→ **WORK INSTRUCTIONS**: Every line below that mentions the word "more" should be copied out.

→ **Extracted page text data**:

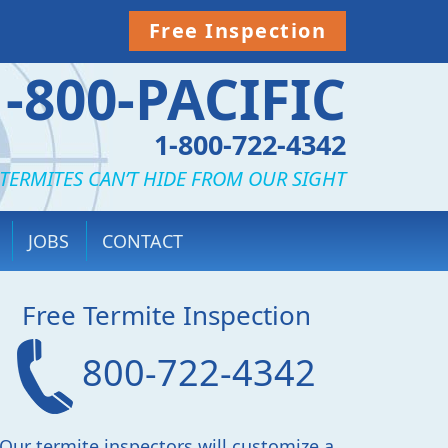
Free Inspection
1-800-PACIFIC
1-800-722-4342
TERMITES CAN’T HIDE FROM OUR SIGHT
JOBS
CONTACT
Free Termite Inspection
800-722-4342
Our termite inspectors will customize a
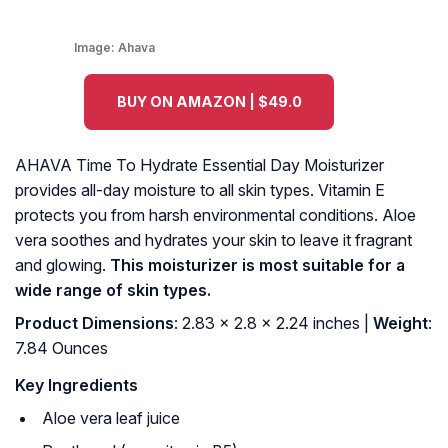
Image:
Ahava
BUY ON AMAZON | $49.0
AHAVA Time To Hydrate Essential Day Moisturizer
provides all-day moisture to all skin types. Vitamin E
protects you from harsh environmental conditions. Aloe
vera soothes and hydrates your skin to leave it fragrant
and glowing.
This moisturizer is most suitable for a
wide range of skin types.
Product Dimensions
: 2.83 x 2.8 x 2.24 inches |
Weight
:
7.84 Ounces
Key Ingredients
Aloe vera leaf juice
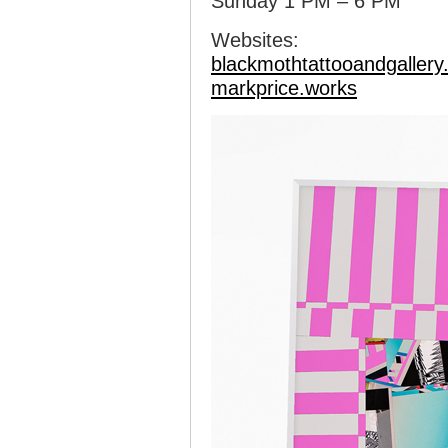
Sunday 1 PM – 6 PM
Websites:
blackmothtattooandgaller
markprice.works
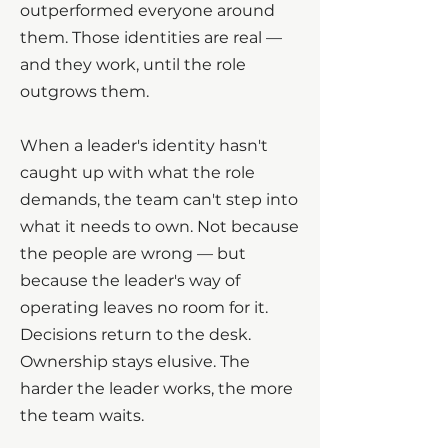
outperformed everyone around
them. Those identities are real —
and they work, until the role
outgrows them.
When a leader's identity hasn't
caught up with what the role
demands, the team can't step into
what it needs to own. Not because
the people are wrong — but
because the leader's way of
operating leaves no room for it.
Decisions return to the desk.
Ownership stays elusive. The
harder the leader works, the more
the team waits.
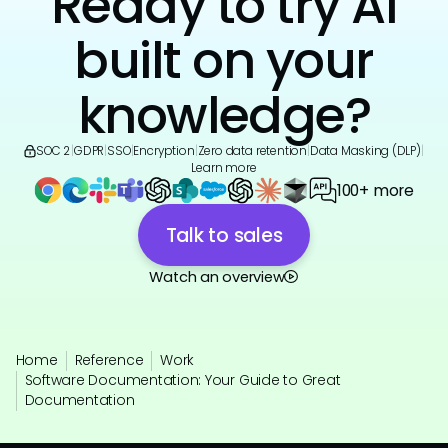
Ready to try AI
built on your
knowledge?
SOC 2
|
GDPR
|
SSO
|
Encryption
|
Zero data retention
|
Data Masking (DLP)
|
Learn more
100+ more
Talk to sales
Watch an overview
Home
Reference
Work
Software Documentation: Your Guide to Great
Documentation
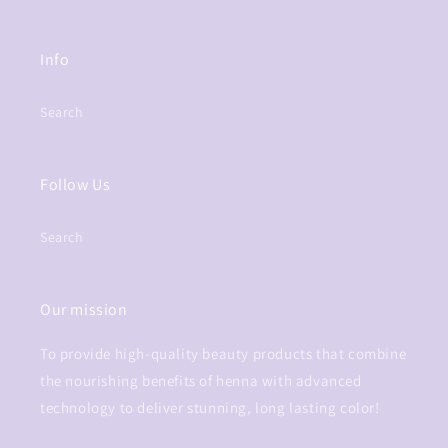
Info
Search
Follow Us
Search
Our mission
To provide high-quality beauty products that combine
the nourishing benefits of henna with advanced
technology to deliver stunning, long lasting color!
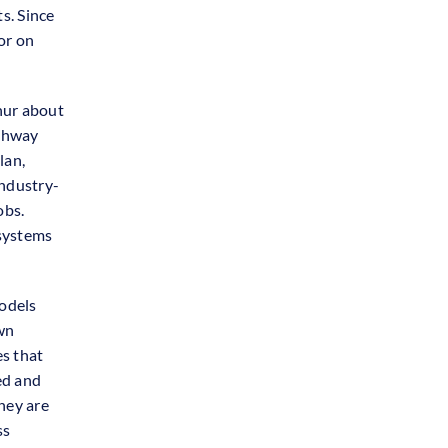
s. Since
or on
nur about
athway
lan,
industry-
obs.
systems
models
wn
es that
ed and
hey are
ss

→ **EXERCISE ANSWER**:
harder the leader works, the more
Learn more
100+ more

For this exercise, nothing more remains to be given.